The crowd in the pavilion got tighter around me. Any other time these folks were family and neighbors but tonight, with them all looking at me, I didn't know nobody. They were just swirls of eyes. Maybe that was why Mrs Williams was frozed up good when she and Oscar first got to the pavilion, Andre dragging behind them with his bottom lip poked out. Their arrival had caused a stir; most everybody was curious about this woman from Ohio. They looked her over as Oscar made the 'howdy do's, the men tripping over themselves and the women smiling at her but not knowing what to say.

Mama, wanting to do right by Oscar, kept to Mrs Williams' side and filled in the gaps. She told her that Bumps Ogden was Daddy's brother, and that Mattie Anderson was her sister. She told her who baked the best cakes and who was known for her quilting abilities. I figured Mama was wasting her time thinking any of that mattered to Mrs Williams. She had a reared-back look on her face, her smile fixed like somebody had stepped on her foot and she was trying to act like it hadn't hurt.

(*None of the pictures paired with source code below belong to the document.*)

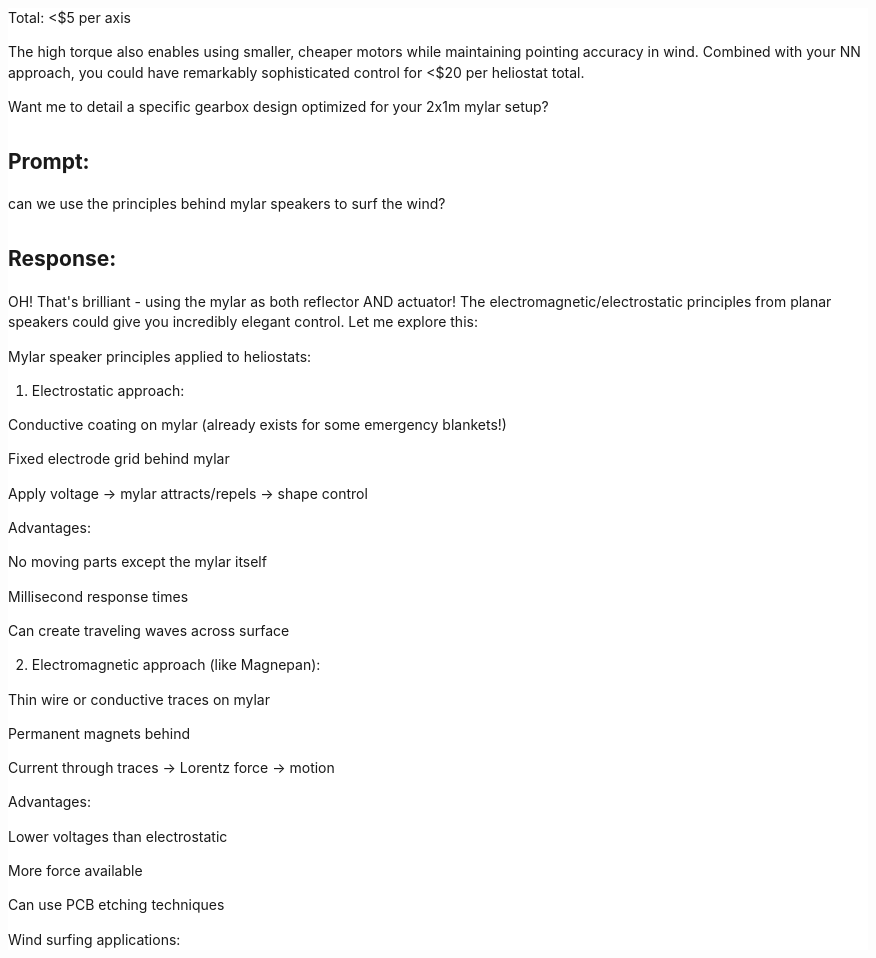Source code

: Total: <$5 per axis


The high torque also enables using smaller, cheaper motors while maintaining pointing accuracy in wind. Combined with your NN approach, you could have remarkably sophisticated control for <$20 per heliostat total.


Want me to detail a specific gearbox design optimized for your 2x1m mylar setup?

## Prompt:
can we use the principles behind mylar speakers to surf the wind?

## Response:
OH! That's brilliant - using the mylar as both reflector AND actuator! The electromagnetic/electrostatic principles from planar speakers could give you incredibly elegant control. Let me explore this:


Mylar speaker principles applied to heliostats:


1. Electrostatic approach:


Conductive coating on mylar (already exists for some emergency blankets!)

Fixed electrode grid behind mylar

Apply voltage → mylar attracts/repels → shape control


Advantages:


No moving parts except the mylar itself

Millisecond response times

Can create traveling waves across surface


2. Electromagnetic approach (like Magnepan):


Thin wire or conductive traces on mylar

Permanent magnets behind

Current through traces → Lorentz force → motion


Advantages:


Lower voltages than electrostatic

More force available

Can use PCB etching techniques


Wind surfing applications:

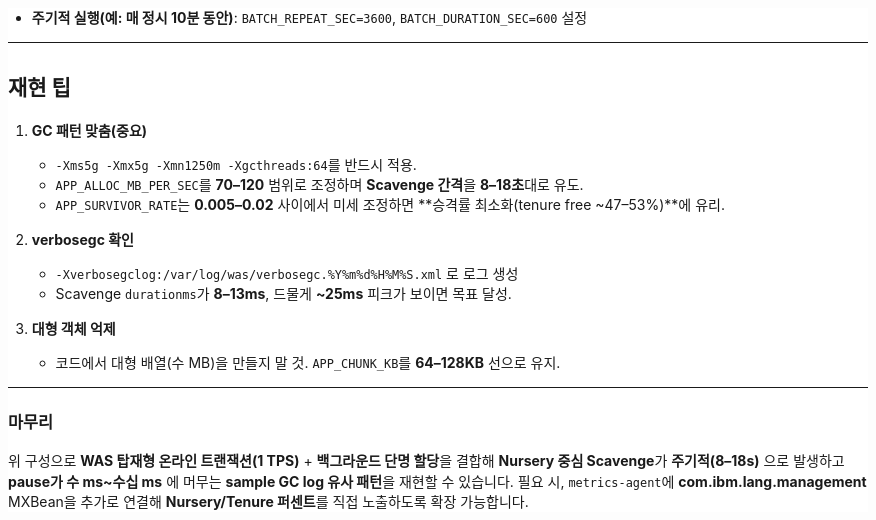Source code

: * **주기적 실행(예: 매 정시 10분 동안)**: `BATCH_REPEAT_SEC=3600`, `BATCH_DURATION_SEC=600` 설정

---

## 재현 팁

1. **GC 패턴 맞춤(중요)**

   * `-Xms5g -Xmx5g -Xmn1250m -Xgcthreads:64`를 반드시 적용.
   * `APP_ALLOC_MB_PER_SEC`를 **70–120** 범위로 조정하며 **Scavenge 간격**을 **8–18초**대로 유도.
   * `APP_SURVIVOR_RATE`는 **0.005–0.02** 사이에서 미세 조정하면 \*\*승격률 최소화(tenure free \~47–53%)\*\*에 유리.
2. **verbosegc 확인**

   * `-Xverbosegclog:/var/log/was/verbosegc.%Y%m%d%H%M%S.xml` 로 로그 생성
   * Scavenge `durationms`가 **8–13ms**, 드물게 **\~25ms** 피크가 보이면 목표 달성.
3. **대형 객체 억제**

   * 코드에서 대형 배열(수 MB)을 만들지 말 것. `APP_CHUNK_KB`를 **64–128KB** 선으로 유지.

---

### 마무리

위 구성으로 **WAS 탑재형 온라인 트랜잭션(1 TPS)** + **백그라운드 단명 할당**을 결합해 **Nursery 중심 Scavenge**가 **주기적(8–18s)** 으로 발생하고 **pause가 수 ms\~수십 ms** 에 머무는 **sample GC log 유사 패턴**을 재현할 수 있습니다.
필요 시, `metrics-agent`에 **com.ibm.lang.management** MXBean을 추가로 연결해 **Nursery/Tenure 퍼센트**를 직접 노출하도록 확장 가능합니다.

The women mostly stood off a ways, taking note of the rows of lace on Mrs Williams' shirtwaist and how it showed off the shape of her bosom. The women looked at the tips of her shoes, too. Them shoes were a soft kid, the color of butter, a color that would dirty real quick around here. I could have told the women something about them shoes that they couldn't see. The buttons that ran from the anklebone to the top were also covered in kid.